Document segment:
[OPEN-ILS-DEV] marc2bre mapping errors (was: PATCH & RFC: Providing i18n support in OpenILSdatabase schema (diacritics))

Mon Jun 4 15:35:05 EDT 2007

On 04/06/07, Don Hamilton <dhamilton at wlu.ca> wrote:
>
>
> Appropos the translation problems...
>
> I'm running marc2bre on a gagillion real records today. During the first
> 20,000 or so I get "8no mapping found at position 38 in GROUNDWATER STUDIES
> IN THE ASSINIBOINEÝRIVER DRAINAGE BASIN - PART 1: THE EVALUATION OF A FLOW
> SYSTEM IN SOUTH-CENTRAL SASKATCHEWAN. g0=ASCII_DEFAULT g1=EXTENDED_LATIN at
> /usr/share/perl5/MARC/Charset.pm line 134." twnty or so
> times.
>
>
> I presume, given the umpteen conversions that our marc records have gone
> though (3 original homegrown systems to geac to more home grown systems to
> voyager) that there is crap in my records.
>
> Or, give that the message says ASCII-DEFAULT and EXTENDED LATIN, have I
> missed setting utf-8 (or 16) somehwhere?
>
> Do I care?
>
> don

Hi Don:

The default output format of marc2bre.pl is UTF-8. You don't need to
specify that anywhere.

Information provided:
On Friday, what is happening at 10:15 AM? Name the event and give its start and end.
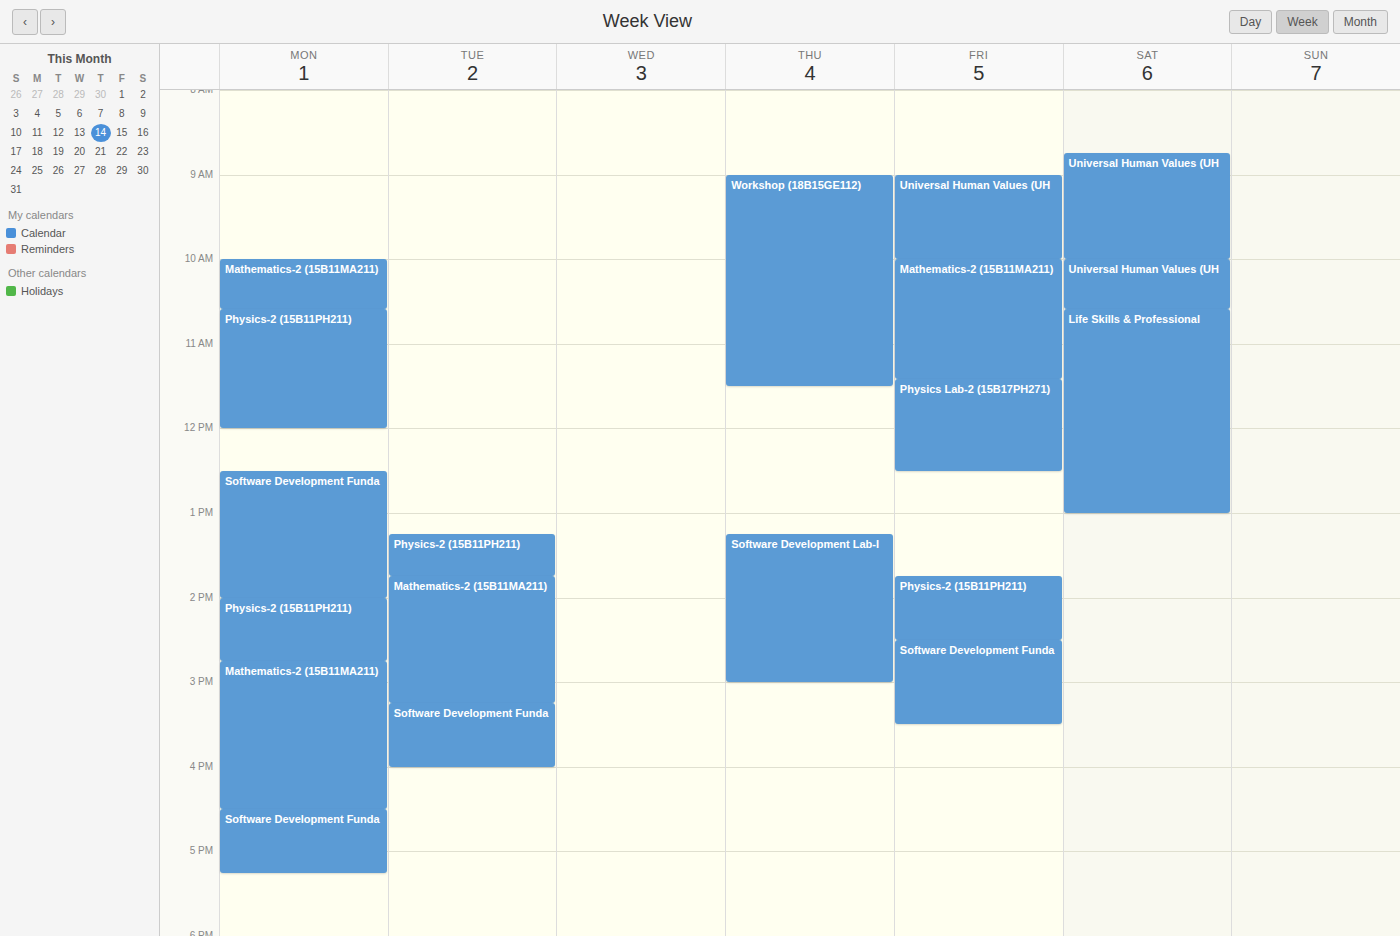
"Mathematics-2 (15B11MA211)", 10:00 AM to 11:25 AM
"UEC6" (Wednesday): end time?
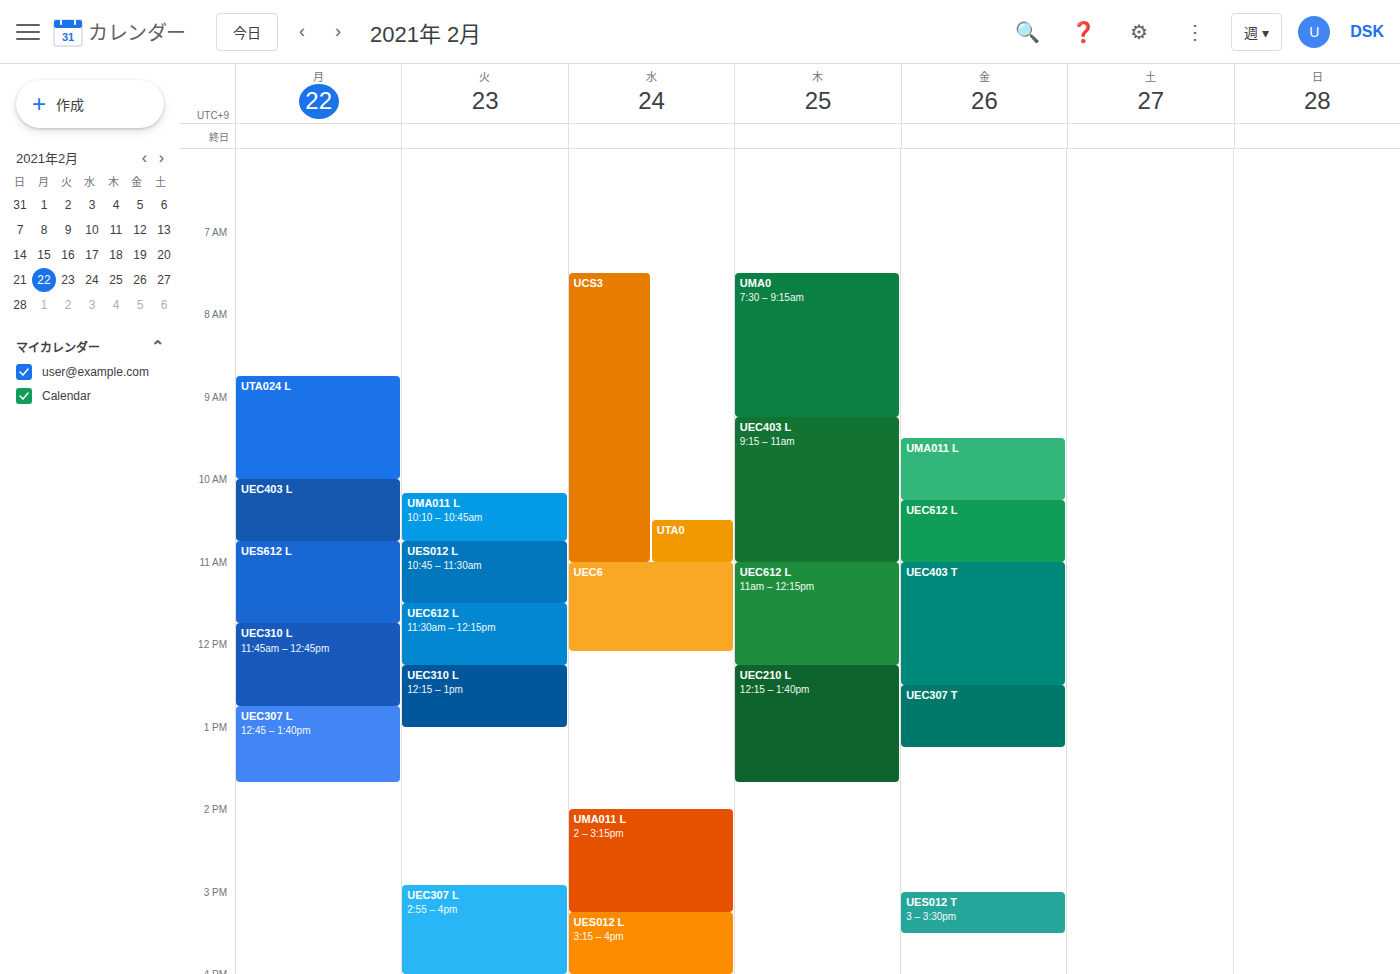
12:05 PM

Exercise requirements: Continue the mailing-list reply about marc2bre mapping errors from the point where it stops.

Exercise response:
My first suggestion is to ensure that your MARC::Charset Perl module
is up to date (version 0.96). Sometime within the past month it was
updated to fix a few MARC8 -> UTF8 conversion errors; these might be
biting you if you haven't upgraded recently.

If that doesn't help, and you suspect that your records contain 'crap'
using a different encoding like "CP850", you could try passing the
--encoding parameter to marc2bre.pl. By default, marc2bre.pl assumes
that your records are sourced in MARC8 encoding (because hey - the
only valid encodings for MARC21 are MARC8 and UTF8), but you can
override that with the --encoding parameter (e.g. marc2bre.pl
--encoding CP850 blah.mrc). I haven't played with that setting very
much, however, so your mileage may vary.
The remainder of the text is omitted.